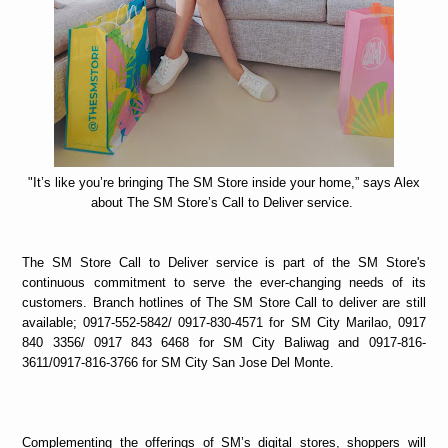
"It’s like you’re bringing The SM Store inside your home,” says Alex
about The SM Store’s Call to Deliver service.
The SM Store Call to Deliver service is part of the SM Store's
continuous commitment to serve the ever-changing needs of its
customers. Branch hotlines of The SM Store Call to deliver are still
available; 0917-552-5842/ 0917-830-4571 for SM City Marilao, 0917
840 3356/ 0917 843 6468 for SM City Baliwag and 0917-816-
3611/0917-816-3766 for SM City San Jose Del Monte.
Complementing the offerings of SM’s digital stores, shoppers will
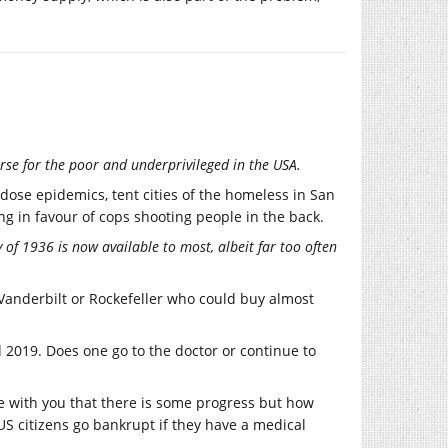
rse for the poor and underprivileged in the USA.
ose epidemics, tent cities of the homeless in San
g in favour of cops shooting people in the back.
of 1936 is now available to most, albeit far too often
Vanderbilt or Rockefeller who could buy almost
 2019. Does one go to the doctor or continue to
ee with you that there is some progress but how
S citizens go bankrupt if they have a medical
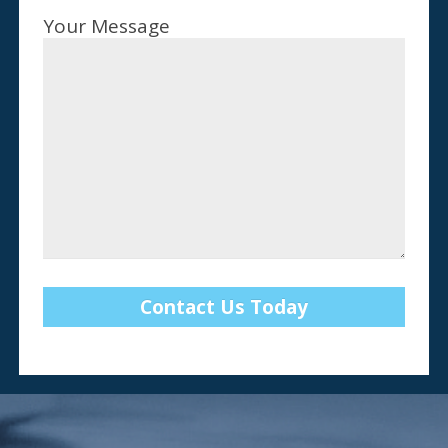
Your Message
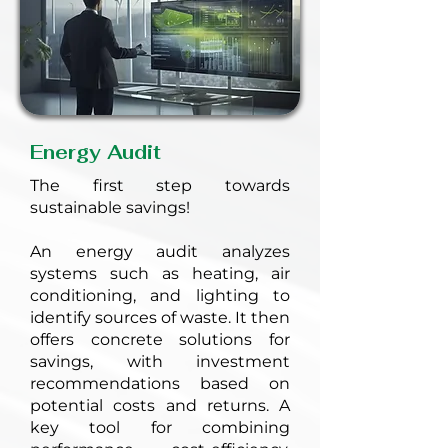
Energy Audit
The first step towards
sustainable savings!
An energy audit analyzes
systems such as heating, air
conditioning, and lighting to
identify sources of waste. It then
offers concrete solutions for
savings, with investment
recommendations based on
potential costs and returns. A
key tool for combining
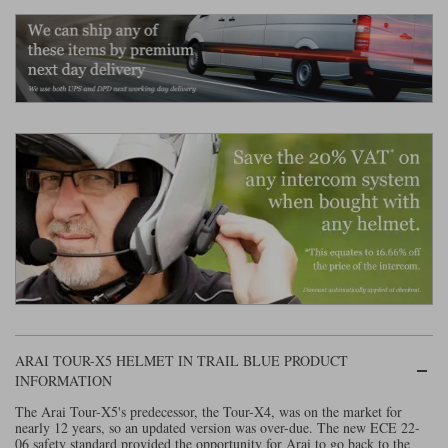
Liners
Stylmartin Boots
Spidi
Stylmartin
Other Categories
Rukka Jackets
Spidi Jackets
Motorcycle Boots Sale
Other Categories
Cleaning Products
Motorcycle Jackets Sale
Rokker Urban Racer boots
Warm & Safe
Xpd
Motorcycle Armour
Motorcycle Base Layers
All Brands
Garment Cleaning Products
ARAI TOUR-X5 HELMET IN TRAIL BLUE PRODUCT
INFORMATION
The Arai Tour-X5's predecessor, the Tour-X4, was on the market for
nearly 12 years, so an updated version was over-due. The new ECE 22-
06 safety standard provided the opportunity for Arai to go back to the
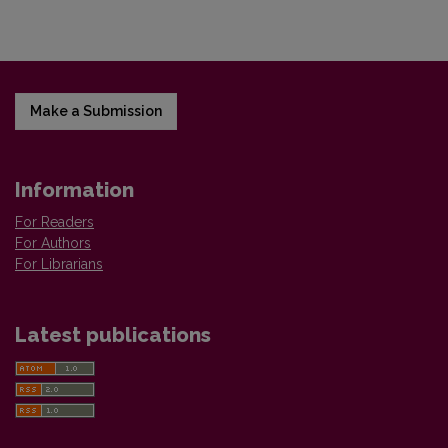
Make a Submission
Information
For Readers
For Authors
For Librarians
Latest publications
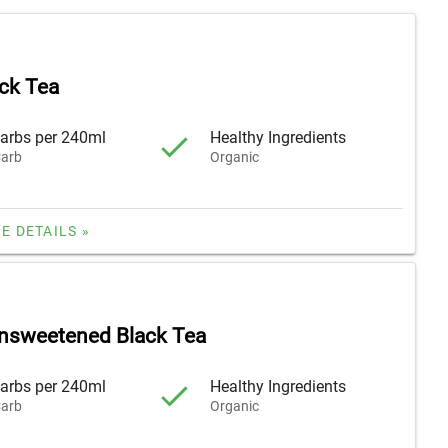
ck Tea
arbs per 240ml
Healthy Ingredients
arb
Organic
E DETAILS »
nsweetened Black Tea
arbs per 240ml
Healthy Ingredients
arb
Organic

•••••

Can you write out every line of text in the listing above again, word for word, leaving the pictures out of your answer?

"It’s like you’re bringing The SM Store inside your home,” says Alex
about The SM Store’s Call to Deliver service.
The SM Store Call to Deliver service is part of the SM Store's
continuous commitment to serve the ever-changing needs of its
customers. Branch hotlines of The SM Store Call to deliver are still
available; 0917-552-5842/ 0917-830-4571 for SM City Marilao, 0917
840 3356/ 0917 843 6468 for SM City Baliwag and 0917-816-
3611/0917-816-3766 for SM City San Jose Del Monte.
Complementing the offerings of SM’s digital stores, shoppers will
rse for the poor and underprivileged in the USA.
ose epidemics, tent cities of the homeless in San
g in favour of cops shooting people in the back.
of 1936 is now available to most, albeit far too often
Vanderbilt or Rockefeller who could buy almost
 2019. Does one go to the doctor or continue to
ee with you that there is some progress but how
S citizens go bankrupt if they have a medical
Your Message
Energy Audit
The first step towards
sustainable savings!
An energy audit analyzes
systems such as heating, air
conditioning, and lighting to
identify sources of waste. It then
offers concrete solutions for
savings, with investment
recommendations based on
potential costs and returns. A
key tool for combining
Liners
Stylmartin Boots
Spidi
Stylmartin
Other Categories
Rukka Jackets
Spidi Jackets
Motorcycle Boots Sale
Other Categories
Cleaning Products
Motorcycle Jackets Sale
Rokker Urban Racer boots
Warm & Safe
Xpd
Motorcycle Armour
Motorcycle Base Layers
All Brands
Garment Cleaning Products
ARAI TOUR-X5 HELMET IN TRAIL BLUE PRODUCT
INFORMATION
The Arai Tour-X5's predecessor, the Tour-X4, was on the market for
nearly 12 years, so an updated version was over-due. The new ECE 22-
06 safety standard provided the opportunity for Arai to go back to the
Make a Submission
Information
For Readers
For Authors
For Librarians
Latest publications
ck Tea
arbs per 240ml
Healthy Ingredients
arb
Organic
E DETAILS »
nsweetened Black Tea
arbs per 240ml
Healthy Ingredients
arb
Organic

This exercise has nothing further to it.